Regia di Lars von Trier vedi scheda film
Le speculazioni in pre-uscita attorno a questo film erano tali da aspettarsi un capolavoro sconvolgente, uno di quei film da una volta ogni mille che ti cambia la vita. O almeno un film d'autore sorprendentemente esplicito, il primo nel suo genere.
Non è né l'una né l'altra cosa. Siamo ben lontani sia dal capolavoro che dalla coinvolgente, pittorica apnea di Melancholia. E Von Trier non si accaparra nemmeno il podio per essere il primo a promuovere un erotismo più spinto da genere di serie B a fenomeno da cinema d'autore. Basti pensare a film come Shortbus di John Cameron Mitchell, di cui nessuno ha chiacchierato sui social.

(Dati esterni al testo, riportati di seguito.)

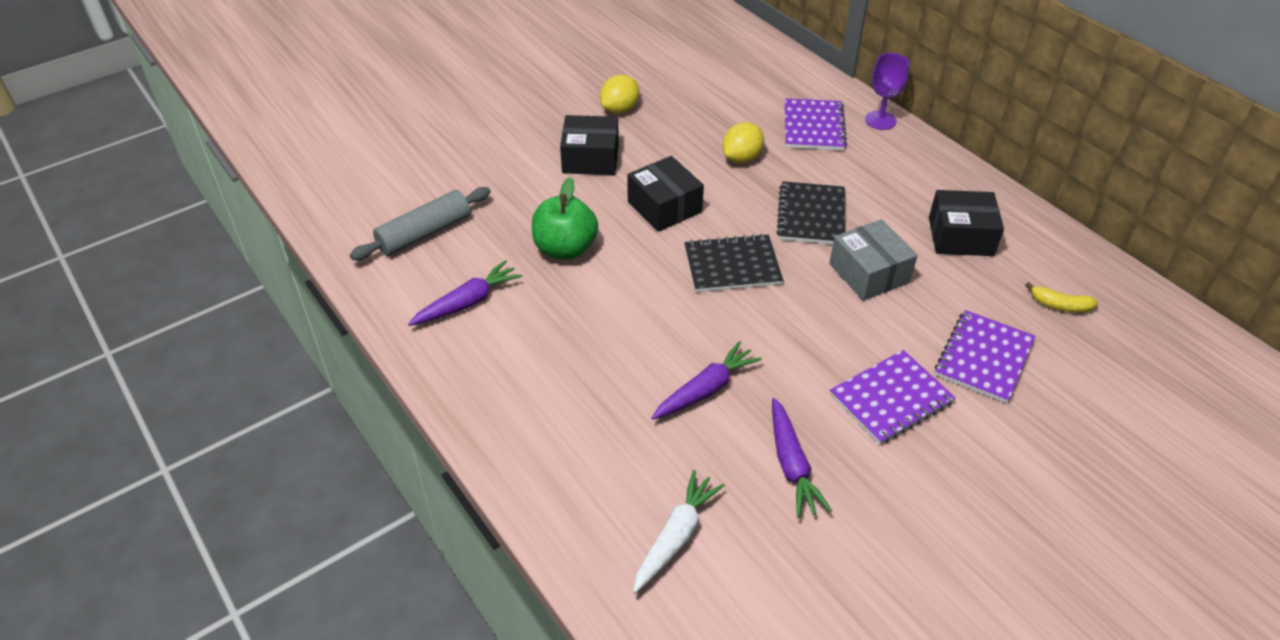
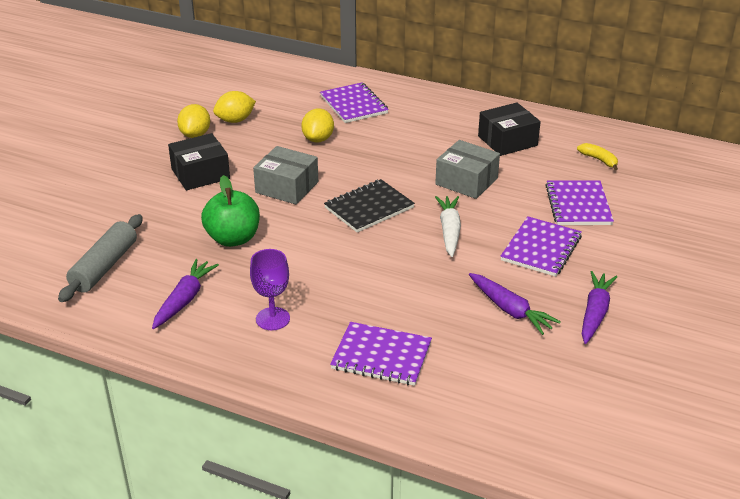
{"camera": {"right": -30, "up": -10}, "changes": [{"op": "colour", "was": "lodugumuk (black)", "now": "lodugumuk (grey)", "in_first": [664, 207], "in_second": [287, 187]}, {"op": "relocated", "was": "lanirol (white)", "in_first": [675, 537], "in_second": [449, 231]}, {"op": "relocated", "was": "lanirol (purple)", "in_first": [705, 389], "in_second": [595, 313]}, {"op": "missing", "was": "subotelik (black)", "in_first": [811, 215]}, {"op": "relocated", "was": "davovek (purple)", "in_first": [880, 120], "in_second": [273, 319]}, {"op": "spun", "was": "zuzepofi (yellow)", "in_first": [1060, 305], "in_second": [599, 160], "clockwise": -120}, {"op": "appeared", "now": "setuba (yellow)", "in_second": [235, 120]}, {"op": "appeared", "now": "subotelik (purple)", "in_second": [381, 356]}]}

Tanto rumore per nulla o quasi. Sia chiaro, il film è bello, l'analisi della mente umana convincente e profonda, come sempre accade con Von Trier. Ma l'autocelebrazione del regista che ha preceduto l'uscita del film è ingiustificata ed estemporanea.
Forse era proprio questo l'obiettivo, la sua nuova sensazionale arte: "vi ho gabbati tutti!"; ma anche qui arriva tardi, perché di Duchamp il mondo ne ha avuti già tanti prima di lui.
Premesse a parte, veniamo al dunque. Nymphomaniac si apre con la durezza dell'asfalto e la rigidità di mura a mattoni, una donna stesa a terra, contusa e una colonna sonora metal a fungere da terribile collante: l'esordio di una storia cruda, cinica. Dal racconto di una Joe adulta che "minaccia" di inserire una morale nel suo racconto, un'impassibile e fredda Charlotte Gainsbourg, prende forma un depravato romanzo di formazione che parte dalla scoperta infantile della propria sessualità e si addentra sempre con maggior schiavitù in un vortice distruttivo. Von Trier, grande analista di stati mentali alterati, narra con profondità la situazione in cui versa una ninfomane, nonostante non inventi nulla di nuovo: lo stato febricitante di chi riempie il vuoto della vita con dipendenze che non conduranno a nessuna pace; il freudiano complesso di Elettra (forse all'origine di tutto?) che porta la protagonista ad essere affascinata dal padre e a non sopportare la madre; il mito platonico dell'auriga combattuto tra il cavallo nero che lo conduce nel baratro della corporalità e il cavallo bianco che lo innalza alla spiritualità. La Gainsbourg ha scelto uno sconosciuto, Stellan Skarsgard, un uomo bonario che ama i paragoni con la pesca, per raccontare e raccontarsi la sua storia, una sorta di espiazione/punizione con la quale vuole autoinfliggersi il proprio disprezzo per quello che è diventata. La colonna sonora dal metal iniziale si sposta a reminiscenze dell'Eyes Wide Shut di Kubrick fino a Bach, delineando efficacemente la crescente "polifonia" della vita e della sessualità della protagonista, simili ad un'armonia disarmonica in costruzione.
Ma a questo primo, mutilato capitolo manca lo stupore. Forse arriverà nel secondo volume?